Request
Rewrite each of the records below, replacing "True or false" with "Correct or incorrect" and leaving everything else unchanged. Omit the pictures from your answer.
== Segment start ==
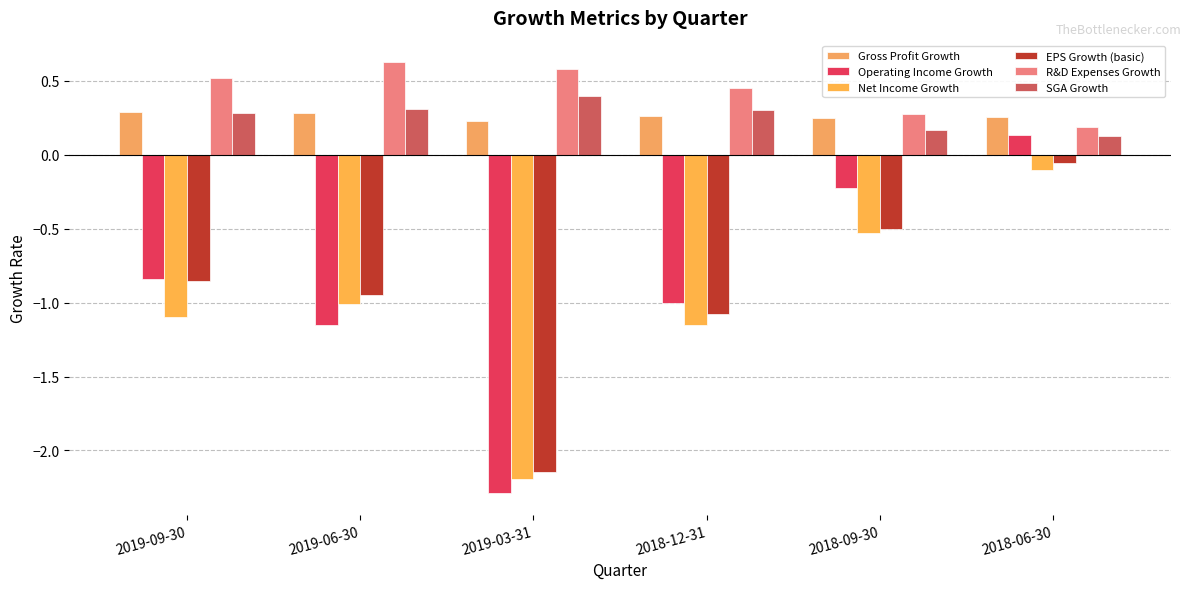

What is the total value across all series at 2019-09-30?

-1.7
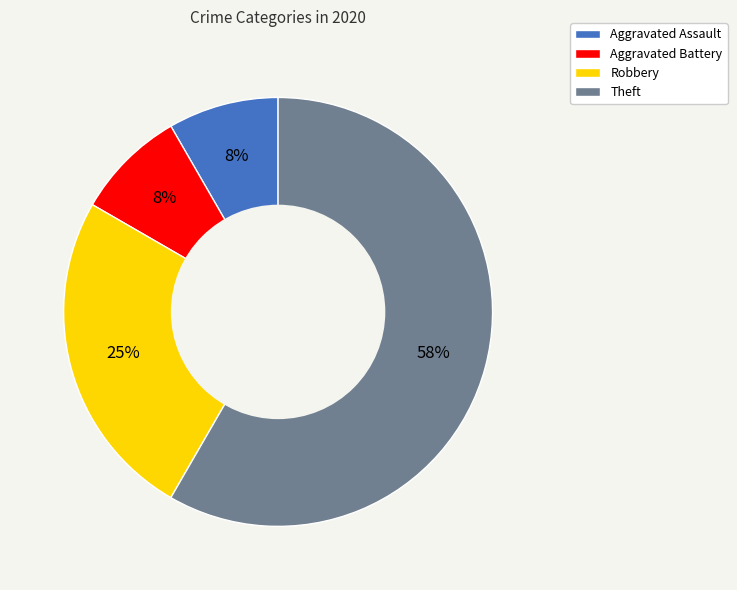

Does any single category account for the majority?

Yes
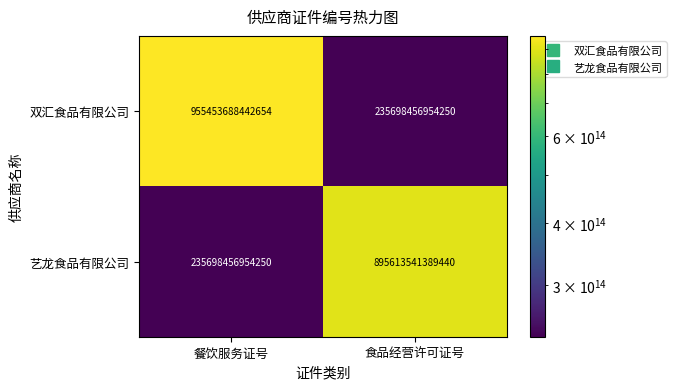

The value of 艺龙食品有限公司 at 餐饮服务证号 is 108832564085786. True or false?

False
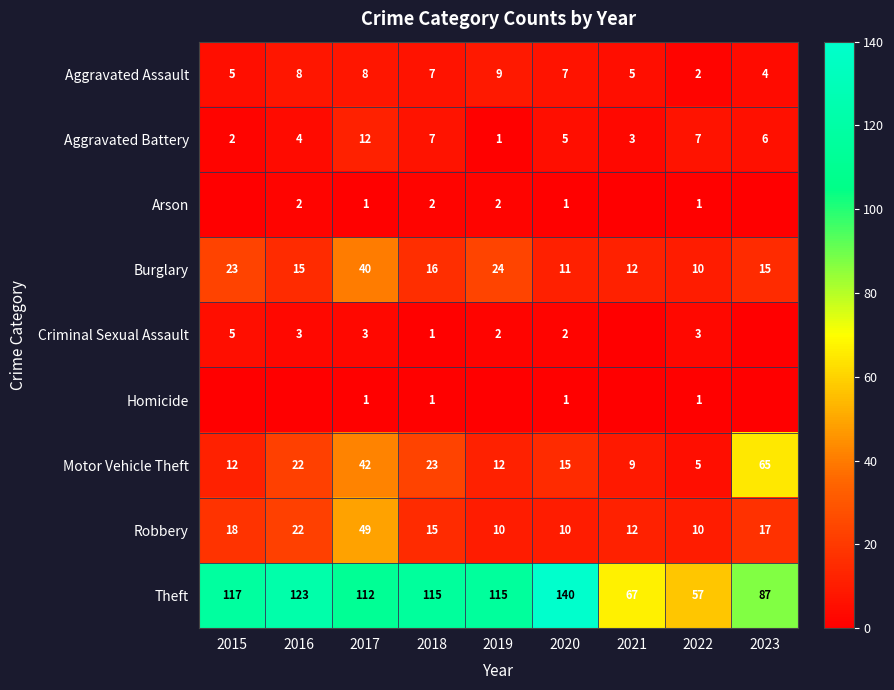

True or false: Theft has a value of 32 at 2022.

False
== Segment end ==
Your response
What is the total value across all series at 2019-09-30?

-1.7

Does any single category account for the majority?

Yes

The value of 艺龙食品有限公司 at 餐饮服务证号 is 108832564085786. Correct or incorrect?

False

Correct or incorrect: Theft has a value of 32 at 2022.

False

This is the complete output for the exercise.